The fascination with objecthood took a dramatic turn with the production of a series of prose poems that appeared in 1981 under the title Egy pályaudvar átalakítása (Transformation of a Railway Station). Here it is vanishings that dominate the world of objects. Life is fragmentary, in disjointed conversation with itself. The poet moves through the building site of a railway station, down a street, in and out of a museum, and over an extraordinary terraced landscape. These places are not sites for human narrative: they are phenomena composed of impersonal precisions that are nevertheless bursting with human passion. It is just that the passion is in the things, transferred by an enormous, all but passive, act of the will.
It is these paradoxes that Ágnes Lehóczky seeks to explore in this important study. In what way does Nemes Nagy’s work fit into the world as described by Beckett and Rilke? into a sacred space abandoned by the sacred? a poetic space, as Lehóczky puts it ,‘deprived of “presence”’ and populated by ‘negative statues’?
It is a realm of feeling we understand instinctively but can rarely construct as a world.
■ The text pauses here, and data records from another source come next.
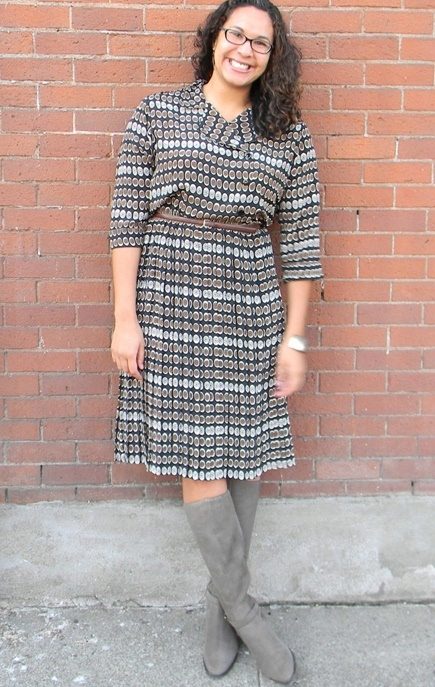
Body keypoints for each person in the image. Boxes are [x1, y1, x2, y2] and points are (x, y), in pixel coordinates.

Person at [109, 0, 322, 682]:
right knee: (199, 457)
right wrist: (124, 318)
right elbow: (125, 220)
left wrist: (294, 340)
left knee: (243, 452)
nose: (245, 50)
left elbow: (304, 245)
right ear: (214, 39)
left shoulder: (287, 133)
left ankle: (218, 609)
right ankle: (245, 612)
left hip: (251, 305)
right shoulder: (157, 113)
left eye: (261, 43)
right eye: (236, 34)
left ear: (273, 57)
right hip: (169, 302)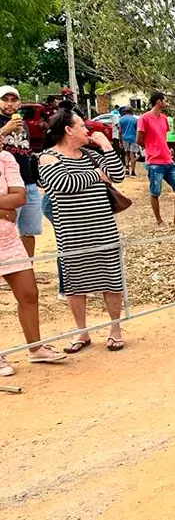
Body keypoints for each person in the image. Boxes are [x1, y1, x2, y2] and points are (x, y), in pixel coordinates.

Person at [38, 107, 128, 352]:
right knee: (75, 284)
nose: (88, 130)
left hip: (104, 228)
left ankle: (115, 328)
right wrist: (97, 175)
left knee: (111, 279)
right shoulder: (48, 158)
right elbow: (64, 184)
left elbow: (118, 175)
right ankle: (82, 332)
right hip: (72, 232)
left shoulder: (91, 154)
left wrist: (107, 147)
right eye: (82, 126)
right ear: (68, 130)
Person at [0, 150, 67, 376]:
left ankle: (35, 348)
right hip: (5, 226)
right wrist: (2, 209)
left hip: (7, 239)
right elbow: (10, 200)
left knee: (29, 293)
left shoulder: (6, 158)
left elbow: (20, 197)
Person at [0, 87, 42, 262]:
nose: (10, 104)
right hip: (7, 187)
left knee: (29, 231)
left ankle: (27, 269)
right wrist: (4, 130)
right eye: (5, 100)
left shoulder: (23, 123)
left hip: (28, 184)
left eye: (13, 100)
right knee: (4, 231)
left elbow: (26, 152)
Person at [137, 91, 175, 227]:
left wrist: (172, 148)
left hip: (167, 159)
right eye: (165, 101)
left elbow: (164, 137)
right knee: (155, 192)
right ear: (158, 102)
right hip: (154, 161)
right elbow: (139, 139)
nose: (167, 103)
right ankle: (159, 221)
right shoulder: (144, 118)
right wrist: (151, 148)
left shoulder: (164, 118)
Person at [118, 107, 139, 176]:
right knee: (132, 154)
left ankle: (127, 168)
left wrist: (120, 140)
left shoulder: (121, 119)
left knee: (126, 154)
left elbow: (120, 131)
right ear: (131, 112)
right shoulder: (135, 120)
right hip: (133, 138)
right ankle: (133, 171)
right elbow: (137, 130)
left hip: (124, 138)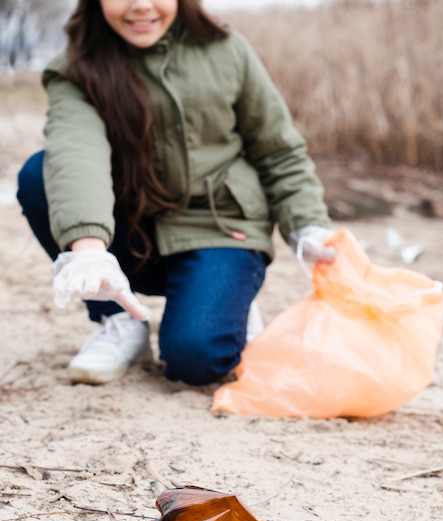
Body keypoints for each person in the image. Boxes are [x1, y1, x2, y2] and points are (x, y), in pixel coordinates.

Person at [17, 0, 335, 387]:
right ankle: (118, 320)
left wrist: (308, 225)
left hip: (219, 226)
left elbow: (278, 149)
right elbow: (76, 153)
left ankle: (227, 298)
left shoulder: (227, 50)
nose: (141, 6)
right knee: (40, 173)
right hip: (134, 229)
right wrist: (89, 251)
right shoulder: (76, 69)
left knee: (196, 361)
Nemes Nagy’s achievement is to produce such a world, complete with geology and force field, in which identity is continued as language in the spaces between statements about the world. Lehóczky seeks not only to understand that world – as a poet she herself inhabits it – but also to establish a place in English consciousness for Nemes Nagy’s construction of that world.
Nemes Nagy was not a productive poet. Of the twenty-six books listed under her name, eight were critical works belonging to the latter part of her life, nine were books for children, three were Selected or Collected Poems with a few new poems included. Only five books were collections of new poems. The posthumous Hungarian edition of the Collected Poems has 132 pages of poems published in book form in her life time, the rest of the 300 odd pages being unpublished, posthumously collected work composed of sketches, commemorative verses and some reflections. They throw light on her as a person and confirm her status as a prosodist of remarkable talent, but do not substantially change the balance of her oeuvre.
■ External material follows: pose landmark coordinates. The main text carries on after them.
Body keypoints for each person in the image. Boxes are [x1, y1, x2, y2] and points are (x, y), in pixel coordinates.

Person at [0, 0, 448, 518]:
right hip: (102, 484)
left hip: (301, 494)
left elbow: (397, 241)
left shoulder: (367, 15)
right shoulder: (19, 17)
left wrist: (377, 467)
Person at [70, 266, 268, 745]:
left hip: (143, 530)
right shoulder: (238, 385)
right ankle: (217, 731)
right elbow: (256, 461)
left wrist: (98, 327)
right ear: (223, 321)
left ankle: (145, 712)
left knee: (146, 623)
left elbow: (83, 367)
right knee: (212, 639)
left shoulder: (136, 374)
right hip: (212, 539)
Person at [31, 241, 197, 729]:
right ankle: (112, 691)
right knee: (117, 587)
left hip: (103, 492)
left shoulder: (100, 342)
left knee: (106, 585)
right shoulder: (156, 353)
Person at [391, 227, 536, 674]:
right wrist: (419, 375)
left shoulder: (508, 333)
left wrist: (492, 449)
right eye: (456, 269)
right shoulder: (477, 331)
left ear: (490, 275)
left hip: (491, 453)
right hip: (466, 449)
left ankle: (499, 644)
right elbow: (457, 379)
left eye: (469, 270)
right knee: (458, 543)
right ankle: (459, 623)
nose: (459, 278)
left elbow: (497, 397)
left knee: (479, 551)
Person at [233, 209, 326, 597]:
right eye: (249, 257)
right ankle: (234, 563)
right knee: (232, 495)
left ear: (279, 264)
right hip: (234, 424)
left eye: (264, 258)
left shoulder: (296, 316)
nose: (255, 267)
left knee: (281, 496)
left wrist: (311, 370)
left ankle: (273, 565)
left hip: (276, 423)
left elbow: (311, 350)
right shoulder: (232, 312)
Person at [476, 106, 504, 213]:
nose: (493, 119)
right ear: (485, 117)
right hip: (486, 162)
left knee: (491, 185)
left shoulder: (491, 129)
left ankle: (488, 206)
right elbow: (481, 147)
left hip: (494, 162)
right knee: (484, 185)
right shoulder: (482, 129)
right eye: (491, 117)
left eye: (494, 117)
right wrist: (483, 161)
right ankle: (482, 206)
Reading her, even in translation, one cannot help but be struck by the fierce intellect, the high seriousness, and absolute concentration manifest in her poetry. It is an intellect that, however, does not work upon us in terms of ideas, but of sensibility. Had she written in English, German or French her work would now be perceived as central to mid- and late-twentieth century consciousness and beyond. It would have lodged in our consciousness as a marker in the way we feel the world. As it is we hear her through other voices. Lehóczky goes to the core, negotiating her interpreters, but probing the elements of the work in the original Hungarian. The result is the uncovering of a major figure, as relevant to us now as she was in her own, partly silenced, lifetime.